Empecé a descubrir que los contenidos que al principio parecían muy avanzados, no lo eran tanto, recordé cosas que ya sabía, conocimientos que quizás no estaban avalados por ningún diploma, pero que el sentido común y la necesidad me hicieron aprender; los clasifiqué, les puse nombre e hice conexiones. Lógicas comunes, “leyes” que funcionan en muchos aspectos que se van entretejiendo entre lo puramente académico, lo humano y lo divino; de pronto, las cosas se vuelven tan claras, tan obvias.

Además del hambre de conocimientos, del placer de descubrir o conectar, de explorar otros seres humanos, de encontrar la “clave”, me descubrí buscando aprobación, ser aceptada y reconocida. Necesitaba que otros me validaran y aunque se supone vengo en un proceso de mirar hacia adentro, ahí estaba otra vez buscando afuera mi valor, mi confianza.

Había iniciado este escrito hace varios días, lo gracioso era que no le encontraba un final y solo hasta ahora caí en cuenta que era porque intentaba desesperadamente reinventarme, creer que ya lo estaba consiguiendo, pero no, todavía no sabía cómo y el final del escrito tampoco aparecía.

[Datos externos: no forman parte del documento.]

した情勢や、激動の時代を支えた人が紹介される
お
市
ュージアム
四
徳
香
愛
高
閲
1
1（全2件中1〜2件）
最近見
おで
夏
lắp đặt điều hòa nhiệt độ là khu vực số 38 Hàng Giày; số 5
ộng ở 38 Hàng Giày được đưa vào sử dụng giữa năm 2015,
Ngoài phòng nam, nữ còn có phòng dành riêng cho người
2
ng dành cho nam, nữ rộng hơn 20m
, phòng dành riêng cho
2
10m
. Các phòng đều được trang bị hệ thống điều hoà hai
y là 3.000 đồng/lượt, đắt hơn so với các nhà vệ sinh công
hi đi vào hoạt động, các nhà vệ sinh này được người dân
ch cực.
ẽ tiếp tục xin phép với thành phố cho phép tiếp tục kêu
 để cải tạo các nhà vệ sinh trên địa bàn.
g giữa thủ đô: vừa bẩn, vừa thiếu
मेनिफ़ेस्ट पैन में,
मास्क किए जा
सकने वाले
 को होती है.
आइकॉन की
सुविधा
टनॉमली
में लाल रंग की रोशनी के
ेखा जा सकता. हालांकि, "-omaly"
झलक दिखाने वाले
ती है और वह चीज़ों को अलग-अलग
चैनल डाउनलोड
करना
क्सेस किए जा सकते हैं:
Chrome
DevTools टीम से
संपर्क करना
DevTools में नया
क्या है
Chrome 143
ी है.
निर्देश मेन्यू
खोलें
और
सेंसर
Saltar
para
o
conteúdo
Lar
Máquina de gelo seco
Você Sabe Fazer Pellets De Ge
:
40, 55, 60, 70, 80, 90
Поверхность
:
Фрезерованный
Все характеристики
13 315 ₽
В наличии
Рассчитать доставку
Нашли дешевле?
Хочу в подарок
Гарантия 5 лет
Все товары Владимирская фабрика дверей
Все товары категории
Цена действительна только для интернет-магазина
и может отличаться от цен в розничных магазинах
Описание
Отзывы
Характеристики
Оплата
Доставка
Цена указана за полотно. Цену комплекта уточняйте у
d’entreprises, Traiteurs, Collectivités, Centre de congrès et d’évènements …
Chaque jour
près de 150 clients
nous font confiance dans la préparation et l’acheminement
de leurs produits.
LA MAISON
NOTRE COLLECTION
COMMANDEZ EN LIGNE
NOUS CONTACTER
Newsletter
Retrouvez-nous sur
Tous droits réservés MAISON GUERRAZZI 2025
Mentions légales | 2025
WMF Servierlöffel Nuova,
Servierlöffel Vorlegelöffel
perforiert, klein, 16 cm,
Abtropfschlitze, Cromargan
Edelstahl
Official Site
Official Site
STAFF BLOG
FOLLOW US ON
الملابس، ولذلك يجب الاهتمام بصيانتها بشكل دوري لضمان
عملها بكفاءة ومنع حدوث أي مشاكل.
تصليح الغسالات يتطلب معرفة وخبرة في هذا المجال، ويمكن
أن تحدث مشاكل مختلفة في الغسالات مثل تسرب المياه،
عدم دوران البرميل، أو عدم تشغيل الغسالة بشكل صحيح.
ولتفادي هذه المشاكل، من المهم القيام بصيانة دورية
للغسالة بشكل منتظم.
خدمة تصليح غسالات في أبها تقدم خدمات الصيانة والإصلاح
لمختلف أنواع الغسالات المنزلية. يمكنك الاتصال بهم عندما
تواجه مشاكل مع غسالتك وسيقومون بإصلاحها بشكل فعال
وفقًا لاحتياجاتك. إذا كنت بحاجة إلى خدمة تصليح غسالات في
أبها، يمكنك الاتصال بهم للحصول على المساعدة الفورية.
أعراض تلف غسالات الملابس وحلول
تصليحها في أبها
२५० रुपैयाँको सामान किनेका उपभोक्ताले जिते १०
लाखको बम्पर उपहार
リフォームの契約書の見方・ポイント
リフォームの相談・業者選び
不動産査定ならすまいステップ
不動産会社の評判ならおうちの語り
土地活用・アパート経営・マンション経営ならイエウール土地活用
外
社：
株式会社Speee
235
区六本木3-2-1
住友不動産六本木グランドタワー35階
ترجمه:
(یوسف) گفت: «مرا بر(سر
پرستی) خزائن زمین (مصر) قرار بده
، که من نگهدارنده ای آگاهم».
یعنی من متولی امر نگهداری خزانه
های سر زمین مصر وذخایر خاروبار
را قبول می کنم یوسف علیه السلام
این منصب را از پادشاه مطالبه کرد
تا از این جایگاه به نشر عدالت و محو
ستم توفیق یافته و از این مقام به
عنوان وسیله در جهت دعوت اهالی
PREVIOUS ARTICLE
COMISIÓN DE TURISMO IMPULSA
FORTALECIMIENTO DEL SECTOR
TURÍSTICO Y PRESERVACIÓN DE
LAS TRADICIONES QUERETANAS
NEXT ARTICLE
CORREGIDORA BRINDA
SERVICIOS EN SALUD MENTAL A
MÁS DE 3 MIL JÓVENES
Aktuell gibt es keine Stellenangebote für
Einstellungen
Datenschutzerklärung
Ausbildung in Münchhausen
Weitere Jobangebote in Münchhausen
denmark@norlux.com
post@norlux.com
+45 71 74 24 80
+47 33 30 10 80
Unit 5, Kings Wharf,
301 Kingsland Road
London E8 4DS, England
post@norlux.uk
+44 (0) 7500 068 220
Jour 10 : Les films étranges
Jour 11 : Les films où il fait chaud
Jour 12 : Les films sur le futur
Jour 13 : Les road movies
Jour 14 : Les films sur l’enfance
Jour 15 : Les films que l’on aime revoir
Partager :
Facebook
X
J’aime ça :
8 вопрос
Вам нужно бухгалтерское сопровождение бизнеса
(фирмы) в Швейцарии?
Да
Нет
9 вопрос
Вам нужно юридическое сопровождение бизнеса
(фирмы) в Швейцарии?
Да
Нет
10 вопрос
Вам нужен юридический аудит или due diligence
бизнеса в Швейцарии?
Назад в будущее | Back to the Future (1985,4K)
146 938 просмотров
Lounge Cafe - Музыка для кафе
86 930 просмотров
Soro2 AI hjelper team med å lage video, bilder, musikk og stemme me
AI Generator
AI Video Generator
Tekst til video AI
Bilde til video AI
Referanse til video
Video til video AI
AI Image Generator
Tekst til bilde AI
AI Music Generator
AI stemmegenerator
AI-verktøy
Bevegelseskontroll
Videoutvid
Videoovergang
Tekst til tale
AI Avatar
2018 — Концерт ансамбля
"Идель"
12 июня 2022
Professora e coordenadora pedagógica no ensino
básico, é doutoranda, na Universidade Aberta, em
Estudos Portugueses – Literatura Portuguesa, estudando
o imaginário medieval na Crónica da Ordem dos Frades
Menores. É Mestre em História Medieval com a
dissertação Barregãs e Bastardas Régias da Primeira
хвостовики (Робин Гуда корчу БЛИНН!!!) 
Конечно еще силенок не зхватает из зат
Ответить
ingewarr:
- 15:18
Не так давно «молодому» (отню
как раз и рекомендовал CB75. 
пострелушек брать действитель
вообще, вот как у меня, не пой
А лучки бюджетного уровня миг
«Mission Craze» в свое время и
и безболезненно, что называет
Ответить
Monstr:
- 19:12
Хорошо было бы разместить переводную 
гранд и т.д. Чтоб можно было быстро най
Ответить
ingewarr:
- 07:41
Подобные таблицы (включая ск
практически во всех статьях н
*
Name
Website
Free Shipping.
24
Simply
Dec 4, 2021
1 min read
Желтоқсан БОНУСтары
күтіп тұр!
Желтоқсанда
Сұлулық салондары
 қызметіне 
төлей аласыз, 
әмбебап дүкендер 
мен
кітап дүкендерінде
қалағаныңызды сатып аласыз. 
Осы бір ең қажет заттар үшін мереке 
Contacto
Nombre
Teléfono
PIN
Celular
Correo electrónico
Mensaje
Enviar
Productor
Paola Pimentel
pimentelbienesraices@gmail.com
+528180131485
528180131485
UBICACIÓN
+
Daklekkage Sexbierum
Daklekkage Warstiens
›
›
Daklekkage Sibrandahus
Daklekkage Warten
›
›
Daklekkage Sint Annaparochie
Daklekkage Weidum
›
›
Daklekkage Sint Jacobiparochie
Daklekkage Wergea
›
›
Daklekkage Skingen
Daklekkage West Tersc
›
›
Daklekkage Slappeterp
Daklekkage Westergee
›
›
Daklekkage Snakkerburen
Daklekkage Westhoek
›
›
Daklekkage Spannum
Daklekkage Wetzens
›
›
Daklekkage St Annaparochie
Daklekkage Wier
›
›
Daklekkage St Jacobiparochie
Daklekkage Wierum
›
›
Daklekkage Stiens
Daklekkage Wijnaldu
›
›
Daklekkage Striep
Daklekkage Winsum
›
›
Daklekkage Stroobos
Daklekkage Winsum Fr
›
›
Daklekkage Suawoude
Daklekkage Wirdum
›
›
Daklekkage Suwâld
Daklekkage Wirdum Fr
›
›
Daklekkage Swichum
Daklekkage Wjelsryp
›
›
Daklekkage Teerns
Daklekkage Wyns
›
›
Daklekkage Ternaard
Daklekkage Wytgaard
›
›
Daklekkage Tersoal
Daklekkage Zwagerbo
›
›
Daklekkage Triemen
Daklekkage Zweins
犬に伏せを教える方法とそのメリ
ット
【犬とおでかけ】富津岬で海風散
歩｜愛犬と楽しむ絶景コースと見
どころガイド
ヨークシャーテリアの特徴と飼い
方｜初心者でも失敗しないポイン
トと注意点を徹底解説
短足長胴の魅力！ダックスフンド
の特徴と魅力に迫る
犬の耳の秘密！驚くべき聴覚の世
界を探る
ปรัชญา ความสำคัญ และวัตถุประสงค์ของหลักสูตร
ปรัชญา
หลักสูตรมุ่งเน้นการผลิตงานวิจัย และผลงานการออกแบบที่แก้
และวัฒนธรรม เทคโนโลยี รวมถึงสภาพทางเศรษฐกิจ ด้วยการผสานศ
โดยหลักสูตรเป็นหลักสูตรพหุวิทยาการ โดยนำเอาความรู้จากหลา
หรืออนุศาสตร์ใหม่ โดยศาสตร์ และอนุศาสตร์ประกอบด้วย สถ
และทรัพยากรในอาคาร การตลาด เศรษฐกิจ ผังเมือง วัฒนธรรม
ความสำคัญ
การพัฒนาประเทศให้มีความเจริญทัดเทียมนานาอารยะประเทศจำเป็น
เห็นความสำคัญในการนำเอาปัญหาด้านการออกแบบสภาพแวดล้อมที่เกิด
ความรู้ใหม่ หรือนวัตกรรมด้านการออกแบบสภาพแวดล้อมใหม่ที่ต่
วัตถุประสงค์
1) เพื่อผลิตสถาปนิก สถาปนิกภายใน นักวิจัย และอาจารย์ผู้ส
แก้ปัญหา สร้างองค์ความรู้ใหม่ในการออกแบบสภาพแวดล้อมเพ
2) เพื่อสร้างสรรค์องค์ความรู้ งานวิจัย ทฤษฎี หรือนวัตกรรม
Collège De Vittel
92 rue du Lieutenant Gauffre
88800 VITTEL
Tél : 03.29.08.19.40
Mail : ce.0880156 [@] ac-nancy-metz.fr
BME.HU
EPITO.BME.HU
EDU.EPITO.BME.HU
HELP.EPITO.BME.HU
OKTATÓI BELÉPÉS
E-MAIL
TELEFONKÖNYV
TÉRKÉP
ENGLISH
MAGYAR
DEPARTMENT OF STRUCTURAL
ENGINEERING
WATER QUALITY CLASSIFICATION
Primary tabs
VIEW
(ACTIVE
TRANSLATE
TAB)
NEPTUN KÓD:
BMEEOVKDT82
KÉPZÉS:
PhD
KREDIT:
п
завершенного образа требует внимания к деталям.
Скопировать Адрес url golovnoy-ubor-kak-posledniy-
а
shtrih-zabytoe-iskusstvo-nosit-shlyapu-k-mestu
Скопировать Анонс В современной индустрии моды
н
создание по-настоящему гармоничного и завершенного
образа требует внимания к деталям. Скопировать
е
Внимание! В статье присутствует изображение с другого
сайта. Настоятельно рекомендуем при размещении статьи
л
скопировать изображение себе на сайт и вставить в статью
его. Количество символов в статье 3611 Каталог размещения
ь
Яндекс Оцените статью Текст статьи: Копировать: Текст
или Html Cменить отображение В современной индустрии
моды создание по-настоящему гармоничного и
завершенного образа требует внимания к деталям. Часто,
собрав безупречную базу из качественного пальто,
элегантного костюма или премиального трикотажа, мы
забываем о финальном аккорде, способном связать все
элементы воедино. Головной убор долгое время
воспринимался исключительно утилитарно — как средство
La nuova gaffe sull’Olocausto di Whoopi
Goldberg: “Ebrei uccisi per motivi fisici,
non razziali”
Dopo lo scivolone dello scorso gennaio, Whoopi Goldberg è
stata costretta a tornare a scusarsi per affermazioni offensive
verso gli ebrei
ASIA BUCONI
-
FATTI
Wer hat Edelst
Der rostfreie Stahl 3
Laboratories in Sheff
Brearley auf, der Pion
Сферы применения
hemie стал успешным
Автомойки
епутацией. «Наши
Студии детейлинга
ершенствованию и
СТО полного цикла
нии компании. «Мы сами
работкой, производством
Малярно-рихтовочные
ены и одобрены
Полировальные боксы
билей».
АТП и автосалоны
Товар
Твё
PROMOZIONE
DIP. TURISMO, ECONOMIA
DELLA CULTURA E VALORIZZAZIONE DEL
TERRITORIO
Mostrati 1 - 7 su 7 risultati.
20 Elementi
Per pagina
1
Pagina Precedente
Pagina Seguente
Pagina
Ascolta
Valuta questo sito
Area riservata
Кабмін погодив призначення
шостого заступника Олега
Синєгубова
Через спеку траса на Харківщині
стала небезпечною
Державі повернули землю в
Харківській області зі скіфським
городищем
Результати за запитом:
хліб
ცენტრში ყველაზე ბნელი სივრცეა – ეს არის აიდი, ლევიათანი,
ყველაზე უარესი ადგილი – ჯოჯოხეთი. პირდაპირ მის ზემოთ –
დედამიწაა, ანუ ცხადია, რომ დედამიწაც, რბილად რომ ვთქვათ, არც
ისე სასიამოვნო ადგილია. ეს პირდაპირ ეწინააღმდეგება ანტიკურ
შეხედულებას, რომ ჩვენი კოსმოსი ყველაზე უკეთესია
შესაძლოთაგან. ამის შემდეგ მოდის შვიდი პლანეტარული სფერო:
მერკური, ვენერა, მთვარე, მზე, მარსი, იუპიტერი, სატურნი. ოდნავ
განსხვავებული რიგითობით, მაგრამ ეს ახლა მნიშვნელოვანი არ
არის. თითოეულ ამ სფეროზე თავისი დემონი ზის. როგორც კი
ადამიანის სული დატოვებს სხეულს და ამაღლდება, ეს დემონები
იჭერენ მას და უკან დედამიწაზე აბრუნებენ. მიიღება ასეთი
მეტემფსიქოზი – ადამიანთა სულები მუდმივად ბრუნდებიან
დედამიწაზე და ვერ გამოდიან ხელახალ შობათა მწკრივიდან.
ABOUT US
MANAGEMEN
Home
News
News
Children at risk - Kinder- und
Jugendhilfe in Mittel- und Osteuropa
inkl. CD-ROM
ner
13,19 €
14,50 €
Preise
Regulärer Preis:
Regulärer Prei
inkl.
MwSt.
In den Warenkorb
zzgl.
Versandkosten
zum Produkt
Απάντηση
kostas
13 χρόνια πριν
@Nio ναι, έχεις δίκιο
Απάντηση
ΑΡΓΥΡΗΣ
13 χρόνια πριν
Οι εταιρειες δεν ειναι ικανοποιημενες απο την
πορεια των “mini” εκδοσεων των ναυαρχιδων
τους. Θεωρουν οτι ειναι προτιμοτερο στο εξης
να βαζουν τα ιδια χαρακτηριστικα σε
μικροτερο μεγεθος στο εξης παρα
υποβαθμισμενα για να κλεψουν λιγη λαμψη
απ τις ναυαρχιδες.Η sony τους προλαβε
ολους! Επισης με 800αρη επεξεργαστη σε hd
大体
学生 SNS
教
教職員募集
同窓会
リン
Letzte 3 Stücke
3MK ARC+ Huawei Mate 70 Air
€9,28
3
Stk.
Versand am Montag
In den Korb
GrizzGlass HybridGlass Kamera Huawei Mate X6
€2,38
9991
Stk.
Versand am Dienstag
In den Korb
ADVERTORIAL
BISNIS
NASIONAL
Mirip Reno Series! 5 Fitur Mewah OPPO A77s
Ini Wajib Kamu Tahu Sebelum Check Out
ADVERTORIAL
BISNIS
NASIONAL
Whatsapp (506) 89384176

Todo me gritaba que debía buscar adentro, pero qué? En mi mente se repetía lo que todos los cursos, los terapeutas, los amigos me habían dicho: búscate a ti misma, descubre quién eres, cuál es tu misión, recuerda que te hace feliz y aunque estaba trabajando en ello, ese adentro se sentía ajeno. ¿Qué era aquello que buscaba?

si-entiendes

Solo hasta hace algunos pocos días, encontré el final para esta nota y la respuesta a mi pregunta que es finalmente el camino para reinventarme (regalo de uno de esos maestros que llegan a la vida de uno, justo a cuando uno ya está listo para entender, porque como he dicho muchas veces sigo descubriendo el agua tibia).

Eso que estaba perdido, ajeno era mi Alma o partes de ella que se habían fragmentado, dispersado y mutilado en algún momento fruto de mis decisiones, creencias y el querer ajustarme a lo que no era mi naturaleza. Valga aclarar que no me arrepiento de nada de lo vivido, solo que apenas descubro que descuidé e ignore mi Alma y reconstruirla me ha costado dolor y me ha tomado tiempo.

Quizás la mas grande respuesta, es que esas conexiones entre lo humano y lo divino de las que ya hable, se han hecho visibles porque he empezado a sentirme completa, la división interior se reflejaba en lo exterior, no creía factible que lo espiritual y lo mundano podían fundirse en armonía en la vida de cualquier mortal como yo, no sin grandes esfuerzos y procesos de evolución complejos. Estaba en los extremos de la balanza. Me parecían dos mundos en vez de ser uno solo. Ahora entiendo que ESA, es la Unidad, la completud que anhelamos, lo que realmente somos.

 Continúa el camino un poco mas claro ¡hacia el equilibrio!